====== EXTRACTED DATA ======
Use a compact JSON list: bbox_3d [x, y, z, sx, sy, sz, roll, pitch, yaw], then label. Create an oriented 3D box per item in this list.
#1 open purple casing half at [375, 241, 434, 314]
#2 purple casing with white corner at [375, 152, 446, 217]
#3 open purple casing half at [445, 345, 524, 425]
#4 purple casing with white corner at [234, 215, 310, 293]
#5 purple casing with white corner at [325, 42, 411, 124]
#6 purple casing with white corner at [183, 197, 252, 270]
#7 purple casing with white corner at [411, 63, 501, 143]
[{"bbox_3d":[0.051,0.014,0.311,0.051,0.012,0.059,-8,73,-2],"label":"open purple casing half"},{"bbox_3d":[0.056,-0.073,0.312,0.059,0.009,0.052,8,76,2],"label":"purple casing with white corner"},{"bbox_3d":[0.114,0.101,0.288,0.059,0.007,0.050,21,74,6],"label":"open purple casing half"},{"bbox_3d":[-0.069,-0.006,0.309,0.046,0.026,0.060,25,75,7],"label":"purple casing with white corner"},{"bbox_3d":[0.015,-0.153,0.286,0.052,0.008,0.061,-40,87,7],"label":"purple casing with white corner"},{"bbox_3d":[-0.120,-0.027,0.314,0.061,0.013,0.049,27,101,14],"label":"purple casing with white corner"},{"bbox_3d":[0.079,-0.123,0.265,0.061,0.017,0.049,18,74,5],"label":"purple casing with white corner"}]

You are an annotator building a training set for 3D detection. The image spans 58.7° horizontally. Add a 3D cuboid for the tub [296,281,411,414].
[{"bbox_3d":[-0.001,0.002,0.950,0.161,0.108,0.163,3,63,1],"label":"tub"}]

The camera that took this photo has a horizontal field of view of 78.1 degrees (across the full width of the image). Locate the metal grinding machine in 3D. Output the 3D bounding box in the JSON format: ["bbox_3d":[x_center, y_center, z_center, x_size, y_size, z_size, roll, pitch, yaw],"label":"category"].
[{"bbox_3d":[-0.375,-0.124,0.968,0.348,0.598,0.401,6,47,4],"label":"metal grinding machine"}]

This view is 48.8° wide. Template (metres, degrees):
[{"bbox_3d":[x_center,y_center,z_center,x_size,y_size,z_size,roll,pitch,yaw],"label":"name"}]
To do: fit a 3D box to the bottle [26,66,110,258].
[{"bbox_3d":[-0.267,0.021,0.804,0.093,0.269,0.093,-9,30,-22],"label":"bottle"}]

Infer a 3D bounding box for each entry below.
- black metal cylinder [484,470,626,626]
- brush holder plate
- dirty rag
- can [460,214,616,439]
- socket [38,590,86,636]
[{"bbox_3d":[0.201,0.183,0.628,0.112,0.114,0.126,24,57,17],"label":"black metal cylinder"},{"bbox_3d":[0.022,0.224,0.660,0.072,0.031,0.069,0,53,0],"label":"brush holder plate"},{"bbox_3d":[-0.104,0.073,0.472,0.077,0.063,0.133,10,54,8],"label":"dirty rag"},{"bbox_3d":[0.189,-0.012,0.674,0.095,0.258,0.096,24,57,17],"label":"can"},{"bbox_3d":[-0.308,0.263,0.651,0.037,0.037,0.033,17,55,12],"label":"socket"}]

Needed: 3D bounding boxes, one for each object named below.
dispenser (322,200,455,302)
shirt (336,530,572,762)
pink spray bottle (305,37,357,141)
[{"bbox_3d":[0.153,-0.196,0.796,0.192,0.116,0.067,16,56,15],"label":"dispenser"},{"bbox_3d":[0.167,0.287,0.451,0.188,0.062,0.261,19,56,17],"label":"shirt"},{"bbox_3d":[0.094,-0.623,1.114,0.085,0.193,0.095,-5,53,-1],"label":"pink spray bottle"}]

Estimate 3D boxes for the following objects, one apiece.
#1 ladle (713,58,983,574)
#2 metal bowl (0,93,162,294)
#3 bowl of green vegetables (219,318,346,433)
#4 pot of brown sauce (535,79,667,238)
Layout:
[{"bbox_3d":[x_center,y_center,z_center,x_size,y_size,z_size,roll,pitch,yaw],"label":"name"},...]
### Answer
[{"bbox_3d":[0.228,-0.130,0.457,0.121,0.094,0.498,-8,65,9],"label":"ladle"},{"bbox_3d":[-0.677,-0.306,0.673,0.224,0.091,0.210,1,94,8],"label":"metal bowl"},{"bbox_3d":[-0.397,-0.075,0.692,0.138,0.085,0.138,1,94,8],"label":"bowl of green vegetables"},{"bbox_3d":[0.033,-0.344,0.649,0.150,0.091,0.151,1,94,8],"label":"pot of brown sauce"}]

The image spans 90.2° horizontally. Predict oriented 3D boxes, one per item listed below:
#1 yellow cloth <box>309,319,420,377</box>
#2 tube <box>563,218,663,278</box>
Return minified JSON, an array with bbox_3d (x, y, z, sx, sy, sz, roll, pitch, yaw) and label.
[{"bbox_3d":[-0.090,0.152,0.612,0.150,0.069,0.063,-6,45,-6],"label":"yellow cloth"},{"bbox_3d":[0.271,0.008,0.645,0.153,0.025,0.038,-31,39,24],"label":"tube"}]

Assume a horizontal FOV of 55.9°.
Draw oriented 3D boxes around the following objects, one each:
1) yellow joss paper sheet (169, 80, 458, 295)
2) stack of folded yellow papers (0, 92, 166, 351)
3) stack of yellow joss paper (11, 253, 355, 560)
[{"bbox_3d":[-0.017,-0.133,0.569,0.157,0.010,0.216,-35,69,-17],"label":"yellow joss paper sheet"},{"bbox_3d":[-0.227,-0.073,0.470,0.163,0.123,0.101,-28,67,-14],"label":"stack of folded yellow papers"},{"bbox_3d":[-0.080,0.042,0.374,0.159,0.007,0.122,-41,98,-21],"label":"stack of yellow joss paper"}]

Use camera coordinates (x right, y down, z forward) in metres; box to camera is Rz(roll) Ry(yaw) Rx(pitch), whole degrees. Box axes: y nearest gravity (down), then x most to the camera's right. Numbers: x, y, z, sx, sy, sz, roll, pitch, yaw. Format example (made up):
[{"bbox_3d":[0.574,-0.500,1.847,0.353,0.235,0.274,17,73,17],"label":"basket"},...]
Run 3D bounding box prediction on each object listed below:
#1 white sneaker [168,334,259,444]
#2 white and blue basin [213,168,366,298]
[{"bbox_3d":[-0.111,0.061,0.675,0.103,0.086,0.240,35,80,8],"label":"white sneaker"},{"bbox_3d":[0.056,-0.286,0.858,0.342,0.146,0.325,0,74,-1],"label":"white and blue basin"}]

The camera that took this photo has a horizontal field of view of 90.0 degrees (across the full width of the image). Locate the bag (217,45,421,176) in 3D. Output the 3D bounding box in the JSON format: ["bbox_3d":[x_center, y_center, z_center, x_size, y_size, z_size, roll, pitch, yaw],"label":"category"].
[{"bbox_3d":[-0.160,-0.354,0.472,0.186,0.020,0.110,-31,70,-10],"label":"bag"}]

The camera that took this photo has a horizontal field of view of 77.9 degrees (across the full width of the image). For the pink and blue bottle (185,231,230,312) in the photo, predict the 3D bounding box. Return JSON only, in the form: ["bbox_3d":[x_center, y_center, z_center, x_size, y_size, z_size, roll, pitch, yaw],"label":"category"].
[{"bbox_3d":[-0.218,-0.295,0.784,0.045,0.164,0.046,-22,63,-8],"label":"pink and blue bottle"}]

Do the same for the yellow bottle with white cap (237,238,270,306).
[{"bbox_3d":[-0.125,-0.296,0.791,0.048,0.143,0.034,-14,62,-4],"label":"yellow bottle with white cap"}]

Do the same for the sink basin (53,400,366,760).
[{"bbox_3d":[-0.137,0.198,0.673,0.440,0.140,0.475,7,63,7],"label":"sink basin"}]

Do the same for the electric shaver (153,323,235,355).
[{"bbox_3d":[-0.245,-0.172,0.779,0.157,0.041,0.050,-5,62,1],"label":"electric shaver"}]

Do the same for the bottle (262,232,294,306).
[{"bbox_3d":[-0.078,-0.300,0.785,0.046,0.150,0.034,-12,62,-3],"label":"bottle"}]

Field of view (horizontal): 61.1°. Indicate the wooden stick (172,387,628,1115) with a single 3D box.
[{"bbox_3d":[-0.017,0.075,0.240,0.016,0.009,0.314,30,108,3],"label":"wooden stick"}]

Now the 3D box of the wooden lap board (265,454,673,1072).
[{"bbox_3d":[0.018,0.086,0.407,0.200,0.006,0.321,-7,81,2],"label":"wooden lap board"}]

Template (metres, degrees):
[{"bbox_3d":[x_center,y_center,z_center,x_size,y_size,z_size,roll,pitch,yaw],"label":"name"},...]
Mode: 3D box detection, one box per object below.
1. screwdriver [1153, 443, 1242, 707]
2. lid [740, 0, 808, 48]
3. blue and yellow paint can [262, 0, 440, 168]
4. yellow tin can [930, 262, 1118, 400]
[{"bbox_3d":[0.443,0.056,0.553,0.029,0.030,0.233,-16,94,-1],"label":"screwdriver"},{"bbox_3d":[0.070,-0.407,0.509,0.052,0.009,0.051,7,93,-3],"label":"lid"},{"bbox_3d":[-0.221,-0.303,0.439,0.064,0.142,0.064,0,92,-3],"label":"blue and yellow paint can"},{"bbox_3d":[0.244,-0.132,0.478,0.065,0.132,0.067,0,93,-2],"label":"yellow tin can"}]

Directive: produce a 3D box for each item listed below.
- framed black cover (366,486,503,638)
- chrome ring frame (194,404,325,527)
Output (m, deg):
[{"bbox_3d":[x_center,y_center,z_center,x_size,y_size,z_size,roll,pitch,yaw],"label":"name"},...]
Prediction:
======
The expected output is the exact run of lines from the start of the entries through the line with "#6 purple casing", inclusive.

Use a compact JSON list: bbox_3d [x, y, z, sx, sy, sz, roll, pitch, yaw], then label. Create an oriented 3D box per item in this list.
#1 open purple casing half at [375, 241, 434, 314]
#2 purple casing with white corner at [375, 152, 446, 217]
#3 open purple casing half at [445, 345, 524, 425]
#4 purple casing with white corner at [234, 215, 310, 293]
#5 purple casing with white corner at [325, 42, 411, 124]
#6 purple casing with white corner at [183, 197, 252, 270]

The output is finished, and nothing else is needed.